Why does bash set $? (exit status) to non-zero on Ctrl-C or Ctrl-Z?

Because 0 is the exit code for a normal exit state.

Intercepting an Interrupt or Break signal is not a usual exit state, nor is being suspended to the background. The non-zero exit codes tell you this is what is happening so that you can react accordingly in a script if the job it fires off is killed or suspended rather than exiting conventionally with a non-error state.

The interactive shell session, when you press ^C, which throws a SIGINT signal (signal 2), aborts the current interactive command entry, which is a non-normal state for the command entry (i. e. the command prompt) to be in. This causes it to return status 130 (128+2), and give you a new prompt.

More details can be found at http://tldp.org/LDP/abs/html/exitcodes.html#EXITCODESREF.
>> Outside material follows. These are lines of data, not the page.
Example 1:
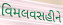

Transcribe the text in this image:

વિમલવસહીને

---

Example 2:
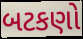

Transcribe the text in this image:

બટકણો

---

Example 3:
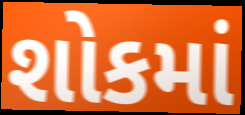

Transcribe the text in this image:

શોકમાં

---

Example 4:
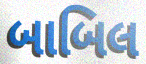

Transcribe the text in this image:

બાબિલ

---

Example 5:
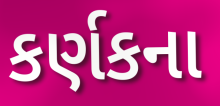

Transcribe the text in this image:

કર્ણકના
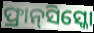
ଫ୍ରାନ୍‌ସିସ୍କୋ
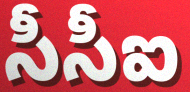
సీసీఐ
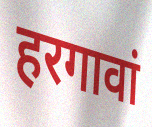
हरगावां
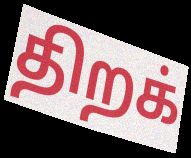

When you press Ctrl+C on the command line, nothing exits, but the handler for SIGINT (sigint_sighandler()) sets the exit status to 130 (128 + 2, as DopeGhoti's answer explains) anyway:

if (interrupt_immediately)
  {
    interrupt_immediately = 0;
    last_command_exit_value = 128 + sig;
    throw_to_top_level ();
  }

And in throw_to_top_level():

if (interrupt_state)
  {
    if (last_command_exit_value < 128)
    last_command_exit_value = 128 + SIGINT;
    print_newline = 1;
    DELINTERRUPT;
  }

When you press Ctrl+C to kill a background process, the shell observes that the process has died and also sets the exit status $? to 128 plus the signal number.

When you press Ctrl+Z to suspend a background process, the shell observes that something has happened to the process: it hasn't died, but the information is reported through the same system call (wait and friends). Here as well, the shell sets the exit status $? to 128 plus the signal number, which is 148 (SIGTSTP = 20).